### Consigne A
Recopiez sans rien changer le passage du texte sur les hadiths qui commence par les mots « QUE SAIT-ON HISTORIQUEMENT » et se termine par « des dignitaires religieux. ».
### Consigne B
Poursuivez le texte sur l'histoire des hadiths en reprenant juste après sa dernière phrase.
──────── Texte fourni
QUE SAIT-ON HISTORIQUEMENT DES HADITHS ?
L’emprise califale
Il faut d’abord resituer le contexte : le cinquième calife omeyyade Abd al-Malik (m. 705) entreprend de légitimer la supériorité des Arabes sur toutes les autres cultures. Il arabise l’administration de l’empire en créant un service de poste, en imposant l’arabe comme langue officielle de la cour, laquelle est codifiée par les grammairiens musulmans. Le texte coranique est ainsi fixé[84] pour ensuite être diffusé dans l’empire à l’usage des dignitaires religieux.
Cependant, les siècles qui suivent s’inscrivent dans une période où le texte coranique devient de plus en plus difficile à comprendre étant donné la nature consonantique du texte (rasm) et l’absence de tradition orale : les copistes ne savaient donc pas ce qu’il signifiait. Ce qui provoqua une rupture avec le milieu araméen d’origine, et une perte du sens des mots araméens ou d’inspiration araméenne (exemple : le maysir et la miserah).
La nécessité de clarifier certains passages conduira à la prolifération d’une véritable industrie du hadith destinée à l’exégèse du récit coranique. La biographie officielle du Prophète (sīra) n’est pas encore établie au début du 9ème siècle mais sera convenue dans un contexte d’autorité politico-religieuse de califes abbassides contrôlant la production de ce discours de façon rémunérée[85]. C’est ainsi que dans la première moitié du 9èmesiècle, des scribes officiels assujettis au calife entreprendront de dresser sa généalogie et tous les épisodes-clés de sa vie.
Ce n’est qu’au 10ème siècle qu’advient la fixation définitive d’un récit musulman présenté comme « historique » sur les premiers temps de l’islam avant que trois dogmes majeurs viennent cristalliser le discours officiel de l’islam à savoir :
- le dogme du « Coran incréé »[86] érigeant le texte coranique au rang de texte sacré et intouchable ;
- le dogme de « l’abrogeant et de l’abrogé » visant à dépasser les contradictions du discours coranique faisant prévaloir les sourates les plus tardives (dites « médinoises ») composées majoritairement de commandements politiques et guerriers sur les sourates « mecquoises » composées, elles, d’appels à la tolérance. Cette doctrine permettra d’introduire la notion de minorité/majorité musulmane selon laquelle des musulmans sous autorité impie pourraient, à l’image de Muḥammad, promouvoir la tolérance tandis qu’en situation majoritaire, ils pourraient prôner le rapport de force ;
- la fin de « l’effort d’interprétation » (iǧtihād) rendant impossible de critiquer la teneur du discours islamique officiel.
────────────────
──────── Données fournies
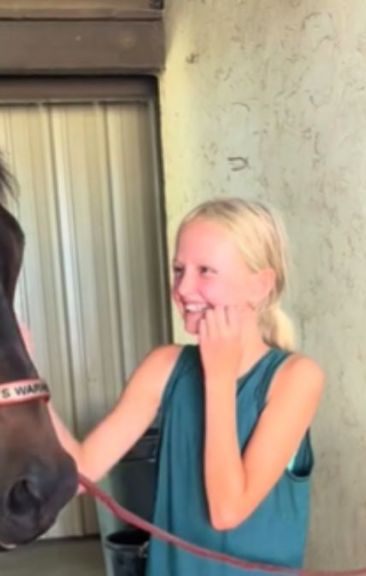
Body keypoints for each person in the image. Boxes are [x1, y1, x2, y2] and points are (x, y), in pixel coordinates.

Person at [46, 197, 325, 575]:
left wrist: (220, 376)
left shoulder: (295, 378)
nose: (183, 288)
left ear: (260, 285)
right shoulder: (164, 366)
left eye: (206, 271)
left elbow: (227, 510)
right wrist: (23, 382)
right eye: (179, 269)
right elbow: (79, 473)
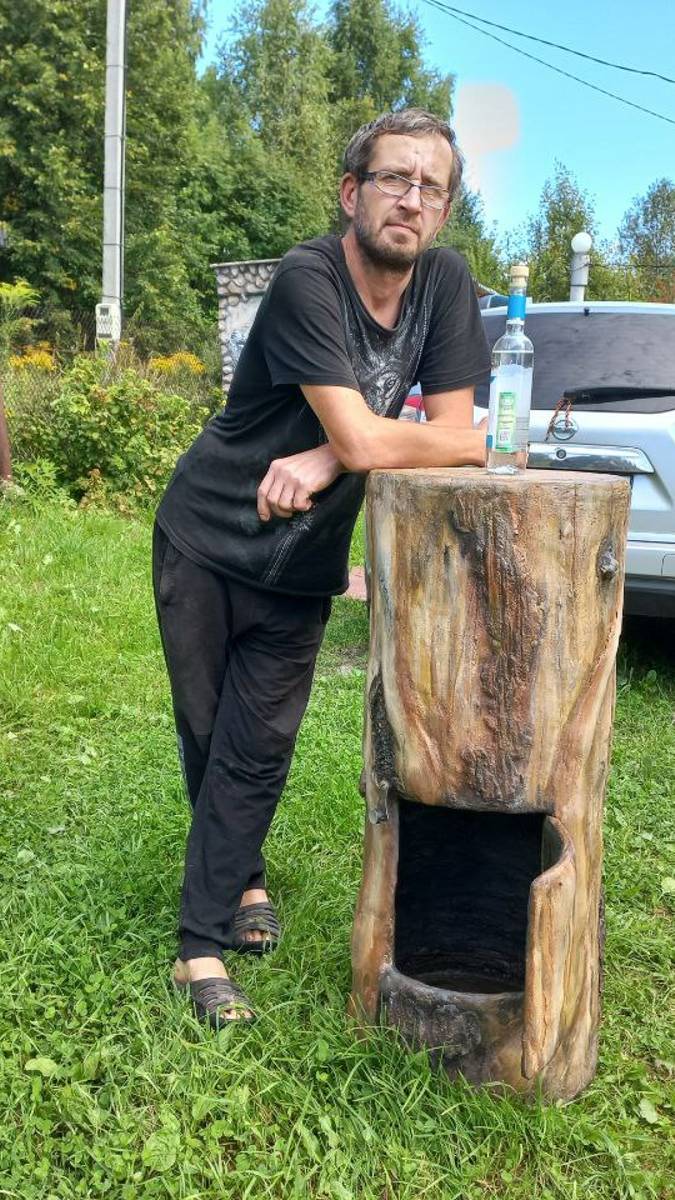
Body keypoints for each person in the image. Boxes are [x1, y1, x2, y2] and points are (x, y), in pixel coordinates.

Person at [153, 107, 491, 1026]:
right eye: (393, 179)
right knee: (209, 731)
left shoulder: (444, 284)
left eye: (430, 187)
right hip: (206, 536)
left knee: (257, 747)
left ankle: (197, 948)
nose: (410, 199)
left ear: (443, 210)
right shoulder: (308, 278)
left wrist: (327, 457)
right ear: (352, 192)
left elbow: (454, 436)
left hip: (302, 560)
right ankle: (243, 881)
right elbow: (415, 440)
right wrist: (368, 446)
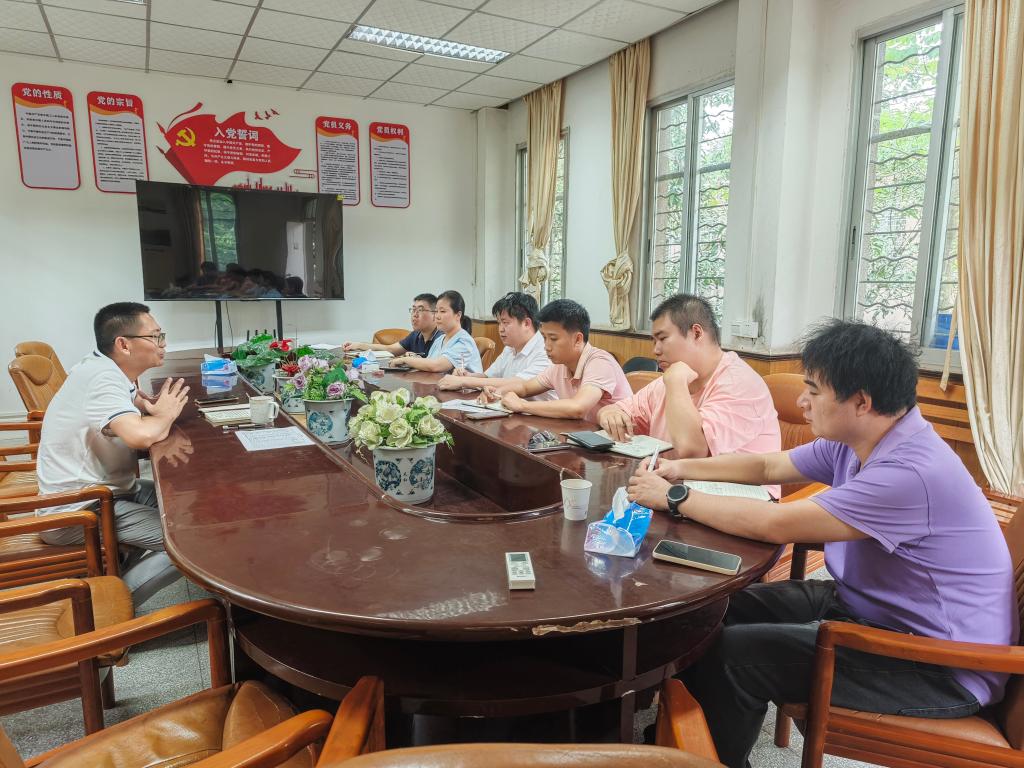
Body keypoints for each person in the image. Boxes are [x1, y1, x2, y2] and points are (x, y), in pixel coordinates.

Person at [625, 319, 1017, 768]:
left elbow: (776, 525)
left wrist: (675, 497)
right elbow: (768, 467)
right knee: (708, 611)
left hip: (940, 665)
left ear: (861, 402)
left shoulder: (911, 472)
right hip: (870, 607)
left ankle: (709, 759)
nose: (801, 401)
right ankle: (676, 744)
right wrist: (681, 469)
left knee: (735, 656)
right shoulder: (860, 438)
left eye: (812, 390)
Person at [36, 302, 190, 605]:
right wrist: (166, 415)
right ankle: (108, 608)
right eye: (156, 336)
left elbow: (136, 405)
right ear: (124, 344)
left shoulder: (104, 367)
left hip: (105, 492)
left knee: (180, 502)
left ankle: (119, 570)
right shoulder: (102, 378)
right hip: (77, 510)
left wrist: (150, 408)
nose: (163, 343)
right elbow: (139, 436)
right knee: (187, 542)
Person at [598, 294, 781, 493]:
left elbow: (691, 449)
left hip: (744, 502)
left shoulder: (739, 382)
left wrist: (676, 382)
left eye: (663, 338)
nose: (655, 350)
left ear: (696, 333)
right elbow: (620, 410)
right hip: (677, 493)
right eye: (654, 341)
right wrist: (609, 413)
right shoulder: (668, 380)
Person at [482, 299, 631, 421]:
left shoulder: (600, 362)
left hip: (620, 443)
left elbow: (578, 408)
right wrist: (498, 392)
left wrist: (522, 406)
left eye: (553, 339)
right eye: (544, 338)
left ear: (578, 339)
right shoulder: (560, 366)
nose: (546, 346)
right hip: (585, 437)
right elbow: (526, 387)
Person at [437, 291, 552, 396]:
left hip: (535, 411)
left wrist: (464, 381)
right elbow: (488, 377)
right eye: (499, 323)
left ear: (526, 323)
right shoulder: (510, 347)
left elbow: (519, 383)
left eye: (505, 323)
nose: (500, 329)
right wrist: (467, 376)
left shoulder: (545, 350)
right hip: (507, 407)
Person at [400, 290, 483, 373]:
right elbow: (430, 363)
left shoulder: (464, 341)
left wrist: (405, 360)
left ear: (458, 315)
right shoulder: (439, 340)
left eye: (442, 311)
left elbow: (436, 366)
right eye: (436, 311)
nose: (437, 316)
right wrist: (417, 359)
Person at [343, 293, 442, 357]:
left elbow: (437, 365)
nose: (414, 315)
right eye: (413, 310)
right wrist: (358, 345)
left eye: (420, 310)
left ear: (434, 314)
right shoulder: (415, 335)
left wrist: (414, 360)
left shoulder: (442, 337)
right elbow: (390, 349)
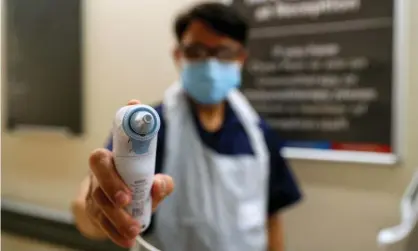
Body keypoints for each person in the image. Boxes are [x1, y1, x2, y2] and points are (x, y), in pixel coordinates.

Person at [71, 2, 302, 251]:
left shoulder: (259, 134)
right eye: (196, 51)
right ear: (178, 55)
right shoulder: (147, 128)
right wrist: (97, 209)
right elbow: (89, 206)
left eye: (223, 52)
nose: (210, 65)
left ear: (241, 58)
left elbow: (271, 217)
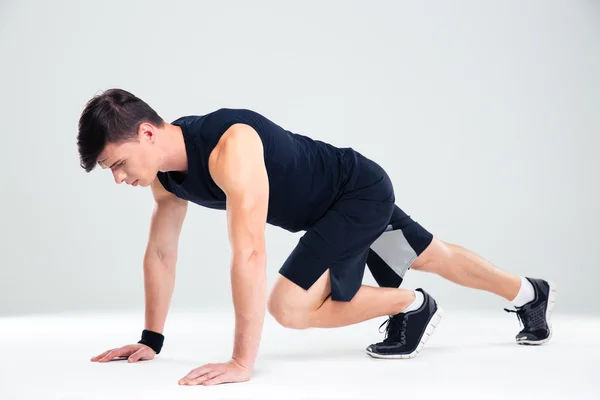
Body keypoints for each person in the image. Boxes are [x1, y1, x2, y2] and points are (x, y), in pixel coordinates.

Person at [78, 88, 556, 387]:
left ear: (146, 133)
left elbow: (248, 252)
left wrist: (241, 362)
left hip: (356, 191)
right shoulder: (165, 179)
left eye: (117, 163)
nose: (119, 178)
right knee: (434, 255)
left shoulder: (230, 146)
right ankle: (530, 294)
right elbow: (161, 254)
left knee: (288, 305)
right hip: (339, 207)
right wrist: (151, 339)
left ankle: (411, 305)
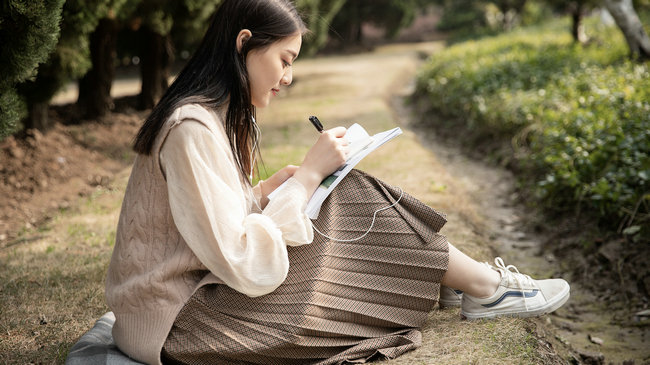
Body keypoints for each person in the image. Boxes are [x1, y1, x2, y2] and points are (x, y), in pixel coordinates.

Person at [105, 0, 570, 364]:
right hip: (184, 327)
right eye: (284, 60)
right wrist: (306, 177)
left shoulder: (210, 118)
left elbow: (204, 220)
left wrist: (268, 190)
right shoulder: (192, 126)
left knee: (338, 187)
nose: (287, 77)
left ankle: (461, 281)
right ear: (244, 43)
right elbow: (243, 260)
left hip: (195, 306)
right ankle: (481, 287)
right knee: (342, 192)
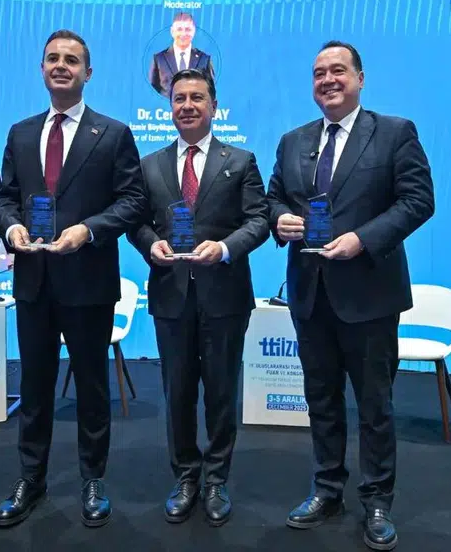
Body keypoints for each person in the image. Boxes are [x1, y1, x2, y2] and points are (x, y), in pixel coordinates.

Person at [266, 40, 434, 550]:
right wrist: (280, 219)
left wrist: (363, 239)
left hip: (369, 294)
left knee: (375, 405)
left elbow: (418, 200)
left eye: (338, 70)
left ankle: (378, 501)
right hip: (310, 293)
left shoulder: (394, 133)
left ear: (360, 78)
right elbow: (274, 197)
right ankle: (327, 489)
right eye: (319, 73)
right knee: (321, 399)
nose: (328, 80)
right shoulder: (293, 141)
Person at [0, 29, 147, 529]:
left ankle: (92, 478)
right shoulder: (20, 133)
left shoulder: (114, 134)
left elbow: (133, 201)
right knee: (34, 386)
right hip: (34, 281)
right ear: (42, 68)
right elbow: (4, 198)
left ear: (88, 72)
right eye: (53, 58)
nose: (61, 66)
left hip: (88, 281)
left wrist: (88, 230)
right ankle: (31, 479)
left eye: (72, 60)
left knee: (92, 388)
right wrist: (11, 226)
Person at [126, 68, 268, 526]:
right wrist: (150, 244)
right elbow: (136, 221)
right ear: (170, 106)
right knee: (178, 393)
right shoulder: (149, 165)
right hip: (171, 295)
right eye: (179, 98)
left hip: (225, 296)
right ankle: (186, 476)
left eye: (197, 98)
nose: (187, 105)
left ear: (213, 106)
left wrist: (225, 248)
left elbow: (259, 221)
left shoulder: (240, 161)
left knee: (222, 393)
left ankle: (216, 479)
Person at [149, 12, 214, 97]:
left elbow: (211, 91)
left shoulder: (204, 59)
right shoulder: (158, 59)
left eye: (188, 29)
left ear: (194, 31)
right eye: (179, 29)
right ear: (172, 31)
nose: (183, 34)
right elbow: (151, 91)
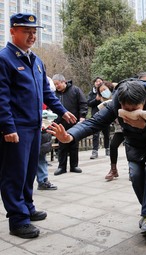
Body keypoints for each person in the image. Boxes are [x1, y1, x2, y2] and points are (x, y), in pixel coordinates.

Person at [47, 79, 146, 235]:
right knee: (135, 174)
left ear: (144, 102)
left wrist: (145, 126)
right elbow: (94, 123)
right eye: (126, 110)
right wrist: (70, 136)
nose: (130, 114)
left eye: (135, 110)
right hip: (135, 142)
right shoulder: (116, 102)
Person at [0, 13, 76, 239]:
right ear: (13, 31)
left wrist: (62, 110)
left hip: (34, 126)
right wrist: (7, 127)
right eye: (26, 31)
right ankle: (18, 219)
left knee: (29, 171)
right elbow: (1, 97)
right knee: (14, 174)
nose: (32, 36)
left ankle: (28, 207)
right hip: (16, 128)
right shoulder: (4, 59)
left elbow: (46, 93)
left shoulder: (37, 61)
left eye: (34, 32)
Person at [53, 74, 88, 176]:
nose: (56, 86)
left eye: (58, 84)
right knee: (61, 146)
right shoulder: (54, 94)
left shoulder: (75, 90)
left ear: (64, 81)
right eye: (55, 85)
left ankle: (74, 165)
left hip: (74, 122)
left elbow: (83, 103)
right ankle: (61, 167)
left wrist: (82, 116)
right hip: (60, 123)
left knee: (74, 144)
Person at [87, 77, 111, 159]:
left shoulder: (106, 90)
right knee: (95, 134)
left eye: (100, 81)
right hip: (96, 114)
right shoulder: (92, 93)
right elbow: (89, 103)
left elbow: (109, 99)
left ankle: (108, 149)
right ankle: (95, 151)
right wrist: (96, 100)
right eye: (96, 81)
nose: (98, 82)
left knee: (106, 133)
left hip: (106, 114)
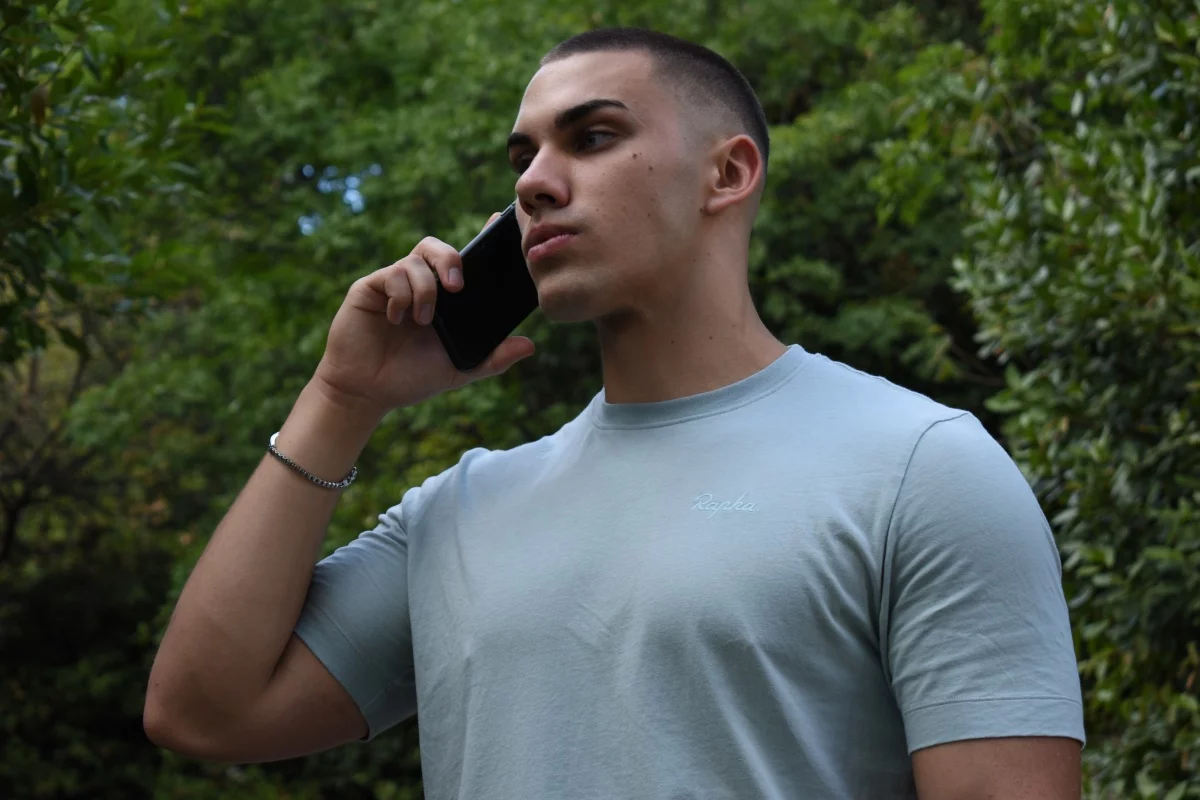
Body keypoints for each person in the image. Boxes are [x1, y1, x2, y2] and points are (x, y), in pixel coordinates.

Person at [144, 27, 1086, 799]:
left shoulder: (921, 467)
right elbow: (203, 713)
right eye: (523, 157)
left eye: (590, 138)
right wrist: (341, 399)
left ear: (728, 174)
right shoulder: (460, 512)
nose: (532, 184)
────────────────
### Réponse A
QUE SAIT-ON HISTORIQUEMENT DES HADITHS ?
L’emprise califale
Il faut d’abord resituer le contexte : le cinquième calife omeyyade Abd al-Malik (m. 705) entreprend de légitimer la supériorité des Arabes sur toutes les autres cultures. Il arabise l’administration de l’empire en créant un service de poste, en imposant l’arabe comme langue officielle de la cour, laquelle est codifiée par les grammairiens musulmans. Le texte coranique est ainsi fixé[84] pour ensuite être diffusé dans l’empire à l’usage des dignitaires religieux.

### Réponse B
Dans une optique extérieure à la foi musulmane, ces dogmes post-coraniques semblent destinés à étayer la foi et à justifier la thèse traditionnaliste (sunnite) du caractère incréé du Coran dont la pensée et la doctrine se construisent sur plusieurs siècles après la mort du Prophète.
L’impossible tradition d’oralité ?
La tradition musulmane avance que les hadiths - comme le Coran - se seraient transmis oralement à l’identique depuis le vivant de Muhammad jusqu’à l’édition des premiers recueils aux 9ème et 10ème siècles. Selon cette version, la « mémoire coranique et prophétique » aurait donc été impossible à falsifier puisqu’apprise par cœur et conservée par des milliers de mémorisateurs (huffāẓ) qui auraient transmis les récitatifs pendant les premiers siècles.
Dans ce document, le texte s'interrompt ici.